(Data provided)

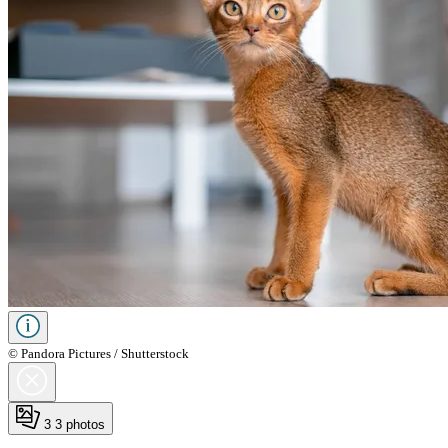
© Pandora Pictures / Shutterstock
3
3 photos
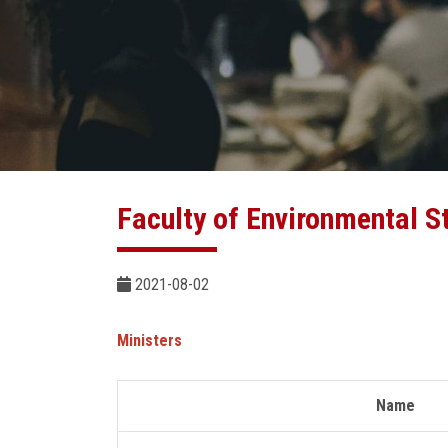
Faculty of Environmental S
2021-08-02
Ministers
Name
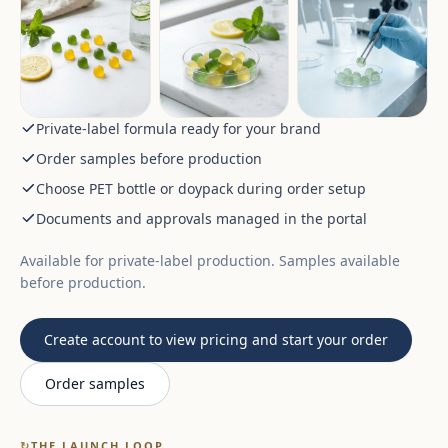
Private-label formula ready for your brand
Order samples before production
Choose PET bottle or doypack during order setup
Documents and approvals managed in the portal
Available for private-label production. Samples available
before production.
Create account to view pricing and start your order
Order samples
↻
THE LAUNCH LOOP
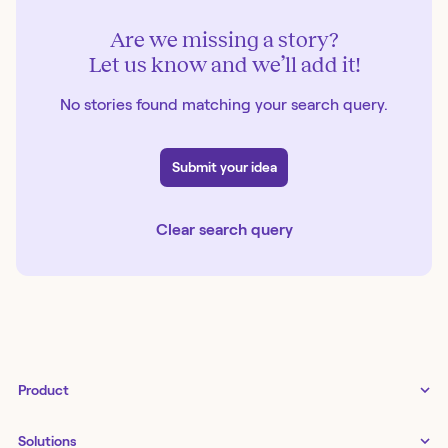
Are we missing a story?
Let us know and we’ll add it!
No stories found matching your search query.
Submit your idea
Clear search query
Product
Tines 3B
Solutions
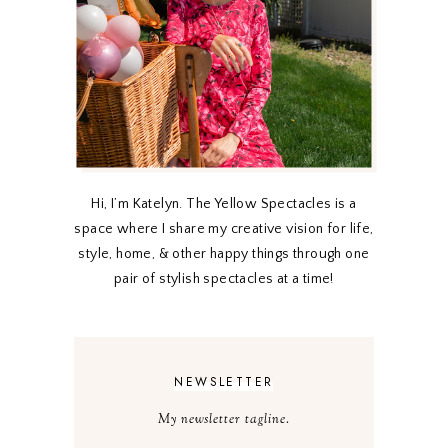
Hi, I’m Katelyn. The Yellow Spectacles is a
space where I share my creative vision for life,
style, home, & other happy things through one
pair of stylish spectacles at a time!
NEWSLETTER
My newsletter tagline.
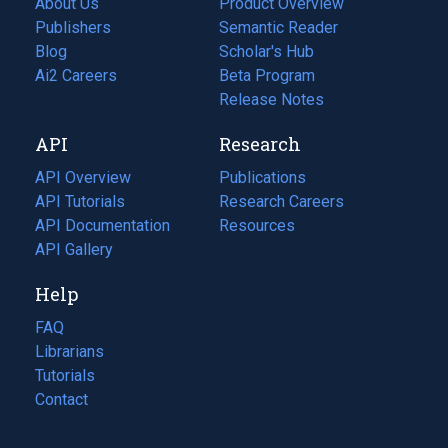
About Us
Product Overview
Publishers
Semantic Reader
Blog
(opens
Scholar's Hub
in
Ai2 Careers
(opens
Beta Program
a
in
Release Notes
new
a
API
Research
tab)
new
tab)
API Overview
Publications
(opens
API Tutorials
in
Research Careers
(opens
API Documentation
(opens
a
in
Resources
(opens
in
API Gallery
new
a
in
a
tab)
new
a
Help
new
tab)
new
tab)
tab)
FAQ
Librarians
Tutorials
Contact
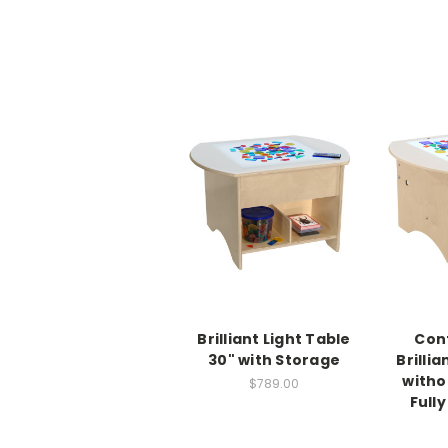
Brilliant Light Table
Con
30" with Storage
Brillia
witho
$789.00
Full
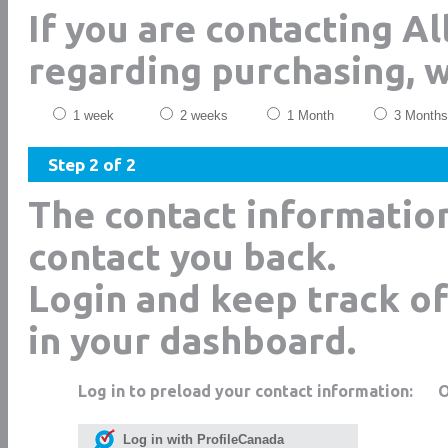
If you are contacting Al
regarding purchasing, 
1 week
2 weeks
1 Month
3 Months
Step 2 of 2
The contact informatio
contact you back.
Login and keep track of
in your dashboard.
Log in to preload your contact information:
Log in with ProfileCanada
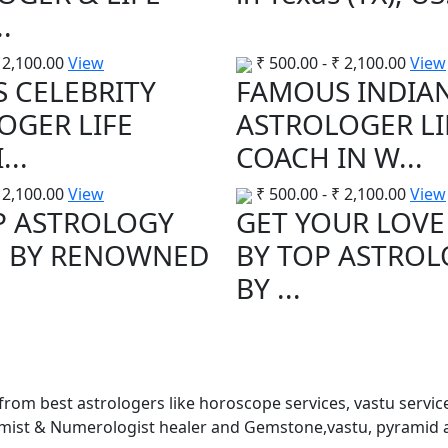
.
2,100.00
View
₹
500.00
-
₹
2,100.00
View
 CELEBRITY
FAMOUS INDIA
OGER LIFE
ASTROLOGER LI
...
COACH IN W...
2,100.00
View
₹
500.00
-
₹
2,100.00
View
P ASTROLOGY
GET YOUR LOVE
E BY RENOWNED
BY TOP ASTRO
BY ...
 from best astrologers like horoscope services, vastu service
almist & Numerologist healer and Gemstone,vastu, pyramid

(End Data provided)

Report every line in the records that contains the string "label", treating uppercase and lowercase letters as different.

[Response area]
Private-label formula ready for your brand
Available for private-label production. Samples available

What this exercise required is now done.